Throughout the book’s eight chapters, introduction, and epilogue, the author uses the image of the theater, “theatricalized history” (231), and the dancing politicians as a way to explain the instability of emergent Venezuelan republicanism. The author argues that in Venezuela, more than other Latin American countries, both the people and individuals have continuously morphed into less and less governable entities. Rafael Sánchez depicts Venezuela as a theater: as audience members leave their assigned seats to join the crowds outside, the nation’s representatives are onstage, trying desperately to regain and hold their attention through increasingly manic dancing. Dancing is here understood both as a supplement to the politicians’ public performances—a “series of winks, identifying moves, outrageous asides, unexpected outbursts” (7)—and as one of the Liberator’s many talents—the book begins by noting that Simón Bolívar loved to dance.
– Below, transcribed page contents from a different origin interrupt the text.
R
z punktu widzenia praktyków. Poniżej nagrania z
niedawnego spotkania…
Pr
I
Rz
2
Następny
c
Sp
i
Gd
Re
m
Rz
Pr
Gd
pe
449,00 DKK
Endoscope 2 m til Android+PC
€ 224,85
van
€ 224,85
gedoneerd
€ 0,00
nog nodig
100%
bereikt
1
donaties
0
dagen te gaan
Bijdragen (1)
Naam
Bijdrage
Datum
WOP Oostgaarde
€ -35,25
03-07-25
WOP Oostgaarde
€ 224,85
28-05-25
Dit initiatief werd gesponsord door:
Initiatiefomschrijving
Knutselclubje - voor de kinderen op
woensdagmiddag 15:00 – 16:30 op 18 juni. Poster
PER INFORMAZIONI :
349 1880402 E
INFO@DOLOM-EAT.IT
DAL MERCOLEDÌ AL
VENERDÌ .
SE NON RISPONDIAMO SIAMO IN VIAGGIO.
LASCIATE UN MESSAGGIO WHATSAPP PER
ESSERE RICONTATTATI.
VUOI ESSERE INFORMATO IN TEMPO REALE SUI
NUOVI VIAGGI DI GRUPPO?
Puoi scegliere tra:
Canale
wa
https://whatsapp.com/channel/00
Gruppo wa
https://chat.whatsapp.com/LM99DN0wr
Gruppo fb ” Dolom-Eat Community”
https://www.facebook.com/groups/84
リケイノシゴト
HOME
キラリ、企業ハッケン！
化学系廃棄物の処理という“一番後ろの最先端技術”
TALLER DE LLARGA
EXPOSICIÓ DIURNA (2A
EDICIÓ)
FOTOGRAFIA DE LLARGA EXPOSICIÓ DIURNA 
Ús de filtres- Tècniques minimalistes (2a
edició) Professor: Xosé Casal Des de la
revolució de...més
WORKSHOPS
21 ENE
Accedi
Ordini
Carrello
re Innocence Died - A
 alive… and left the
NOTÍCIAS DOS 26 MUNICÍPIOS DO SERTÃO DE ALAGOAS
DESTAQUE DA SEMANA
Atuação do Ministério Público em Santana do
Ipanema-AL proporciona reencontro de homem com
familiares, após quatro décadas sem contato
In his lifetime, numerous visual and material artifacts represented Bolívar as the personification of the Venezuelan crowds. And according to the book, he represented both the general will of the people and that of the people in arms. Rafael Sánchez’s book is therefore a revision of prior approaches that include, for example, Fernando Coronil’s highly influential reading. Whereas Coronil’s The Magical State argued that the foundational discourses developed in the twentieth century, and specifically during the presidency of Juan Vicente Gómez and the concurrent distribution of oil money, Sánchez sees these discourses as products of the nineteenth century.

Dancing Jacobins places special emphasis on the body, exploring how government turned bodies into spectacles that promoted the building of common ground. It also and of course deals with the figure of Bolívar, playing with Bolívar Superstar and the neverending return of Bolívar to Venezuelan politics. Rafael Sánchez follows Michael Taussig’s magnificent The Magic of the State and calls the Liberator the original figure, but while Taussig sees possession of Bolívar’s spiritual and material remains as the basis for the image of the Venezuelan State, to Sánchez, the Liberator’s dancing skills are the basis of Venezuelan governmentality. Lastly, one of the book’s most interesting arguments is its reinterpretation of populism. Rafael Sánchez explains that Argentine theorist Ernesto Laclau did not theorize populism per se, but rather radical populism. As such, the empty signifier can never be empty: to Rafael Sánchez, populism is already a regime, never just a social movement. Rafael Sánchez argues that radical populism has been a constitutive element of Venezuela’s republicanism.

On November 15, 2016, the British newspaper The Guardian published an article titled “As Venezuela lurches from crisis to crisis President Maduro moonlights as salsa DJ.” The article explained that title: “Venezuela is facing a cratering economy and political deadlock but the president still finds time to show off his 70s dance music chops on his own radio show.” After reading Dancing Jacobins: A Venezuelan Genealogy of Latin American Populism, we can understand why The Guardian’s use of the conjunction but (in the phrase “but the president still finds time...”) to imply that something paradoxical has taken place is completely misplaced when describing Venezuelan populism.


Javier Guerrero is Assistant Professor of Latin American Studies at Princeton University.